Optimizing the functionalization of super-paramagnetic nanobeads for droplet-based protein secretion profiling of immune cells

Abstract

The extremely dynamic functions of an active immune response are mainly determined by the presence of various soluble factors. The secreted factors organize the individual immune cells into functional tissues regulating the immune response. Dynamical single-cell studies are therefore fundamental to investigate the heterogeneity of immune cells’ behaviors over time. The available tools lack either of single cell resolution or time resolution; new tools are required to access both single cell and time resolution in order to better understand these dynamical single cell mechanisms.
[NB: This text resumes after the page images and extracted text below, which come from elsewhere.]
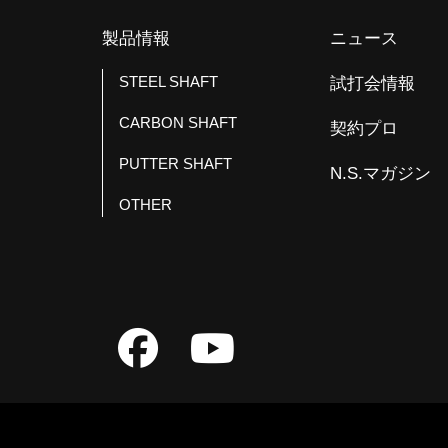
k
製品情報
ニュース
STEEL SHAFT
試打会情報
CARBON SHAFT
契約プロ
PUTTER SHAFT
N.S.マガジン
OTHER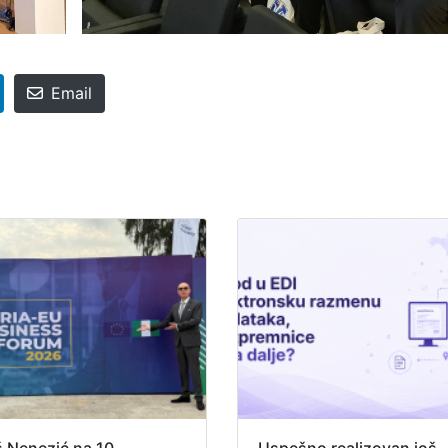
Email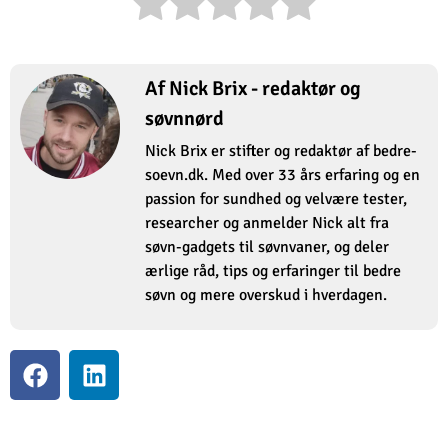
Af Nick Brix - redaktør og
søvnnørd
Nick Brix er stifter og redaktør af bedre-
soevn.dk. Med over 33 års erfaring og en
passion for sundhed og velvære tester,
researcher og anmelder Nick alt fra
søvn-gadgets til søvnvaner, og deler
ærlige råd, tips og erfaringer til bedre
søvn og mere overskud i hverdagen.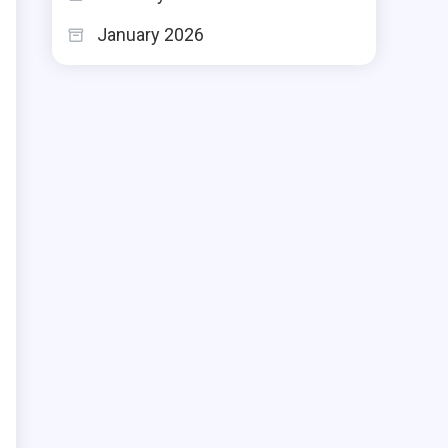
January 2026
r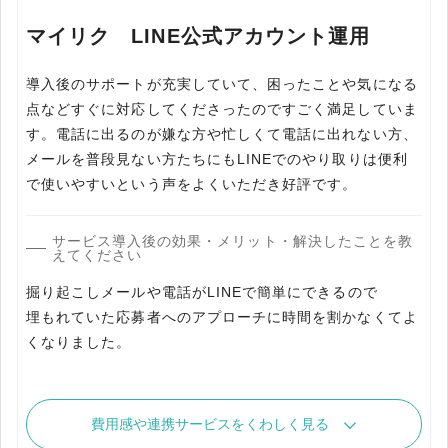
マイリク LINE公式アカウント運用
導入後のサポートが充実していて、困ったことや気になる
点などすぐに対応してくださったのですごく満足していま
す。電話に出るのが嫌な方や忙しくて電話に出れない方、
メールを普段見ない方たちにもLINEでのやり取りは便利
で使いやすいという声をよくいただき好評です。
サービス導入後の効果・メリット・解決したことを教
えてください
掘り起こしメールや電話がLINEで簡単にできるので
埋もれていた応募者へのアプローチに時間を割かなくてよ
くなりました。
費用感や連携サービスをくわしく見る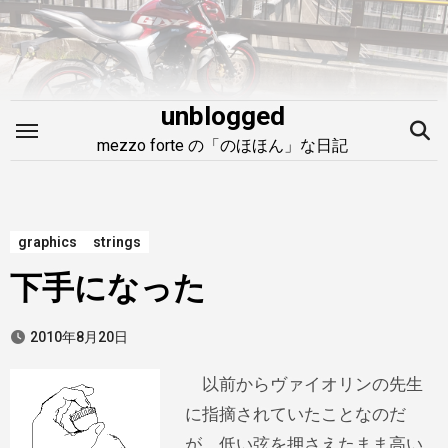
内
容
を
ス
unblogged
キ
mezzo forte の「のほほん」な日記
ッ
プ
graphics
strings
下手になった
2010年8月20日
以前からヴァイオリンの先生
に指摘されていたことなのだ
が、低い弦を押さえたまま高い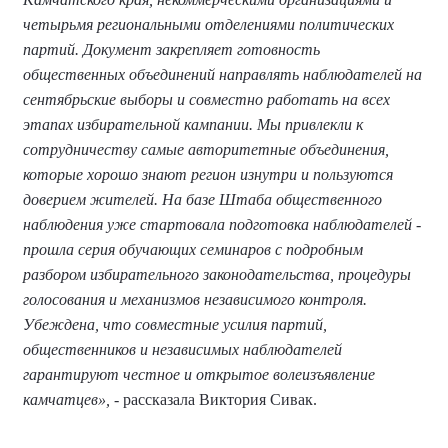
четырьмя региональными отделениями политических
партий. Документ закрепляет готовность
общественных объединений направлять наблюдателей на
сентябрьские выборы и совместно работать на всех
этапах избирательной кампании. Мы привлекли к
сотрудничеству самые авторитетные объединения,
которые хорошо знают регион изнутри и пользуются
доверием жителей. На базе Штаба общественного
наблюдения уже стартовала подготовка наблюдателей -
прошла серия обучающих семинаров с подробным
разбором избирательного законодательства, процедуры
голосования и механизмов независимого контроля.
Убеждена, что совместные усилия партий,
общественников и независимых наблюдателей
гарантируют честное и открытое волеизъявление
камчатцев»,
- рассказала Виктория Сивак.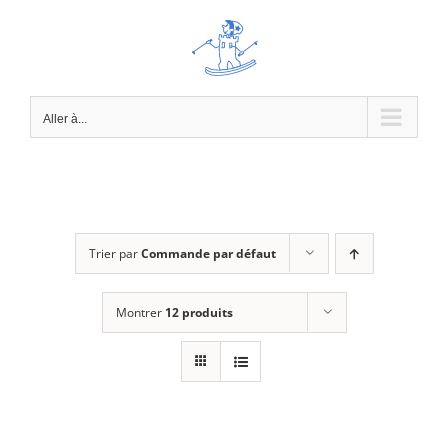
Passer
au
contenu
Aller à...
Trier par
Commande par défaut
Montrer
12 produits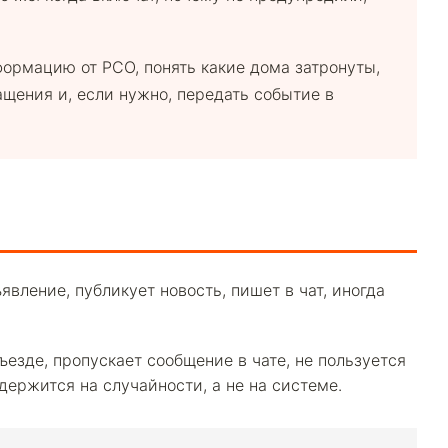
формацию от РСО, понять какие дома затронуты,
щения и, если нужно, передать событие в
вление, публикует новость, пишет в чат, иногда
ъезде, пропускает сообщение в чате, не пользуется
ержится на случайности, а не на системе.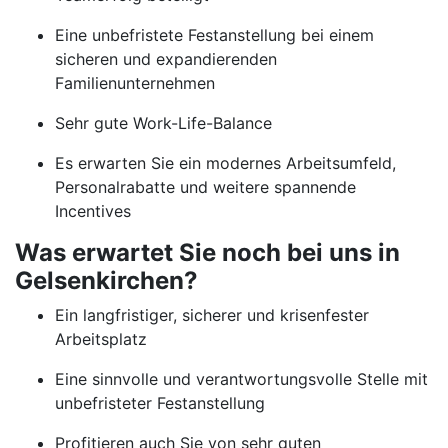
Eine unbefristete Festanstellung bei einem
sicheren und expandierenden
Familienunternehmen
Sehr gute Work-Life-Balance
Es erwarten Sie ein modernes Arbeitsumfeld,
Personalrabatte und weitere spannende
Incentives
Was erwartet Sie noch bei uns in
Gelsenkirchen?
Ein langfristiger, sicherer und krisenfester
Arbeitsplatz
Eine sinnvolle und verantwortungsvolle Stelle mit
unbefristeter Festanstellung
Profitieren auch Sie von sehr guten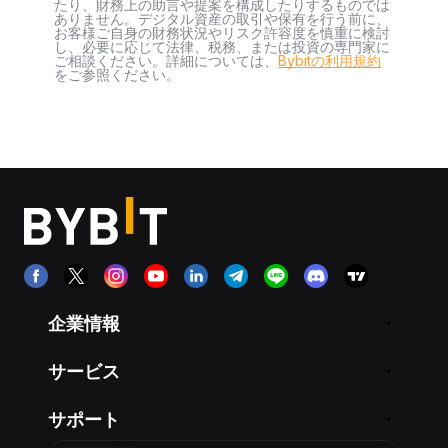
たり、財務上の助言や提案を構成したりするものでは
ありません。デジタル資産の取引や保有を行う前に、
お客様ご自身の財務状況やリスク許容度を慎重に検討
し、必要に応じて法律、税務、または投資の専門家に
ご相談ください。詳細については、
Bybitの利用規約
をご参照ください。
企業情報
サービス
サポート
The powerful resolution and sensitivity improvement provided by droplet-based microfluidics deciphering the dynamic processes at the single-cell level could help to describe the fundamental mechanisms underlying immunity, develop new strategies for vaccination and cancer immunotherapy, or diagnose inflammatory diseases.The use of functionalized paramagnetic nanoparticles is a key feature of our droplet-based immunoassay. This work describes the optimization and comparison of various functionalization methods for the integration of ready-to-use super-paramagnetic nanobeads into our droplet-based assay. Among the three functionalization tested methods, the most promising one is based on boronic acid chemistry, in terms of both compatibility with the droplet microfluidic system and detection sensitivity. It was successfully applied to the characterization of TNFα secretion from human single monocytes.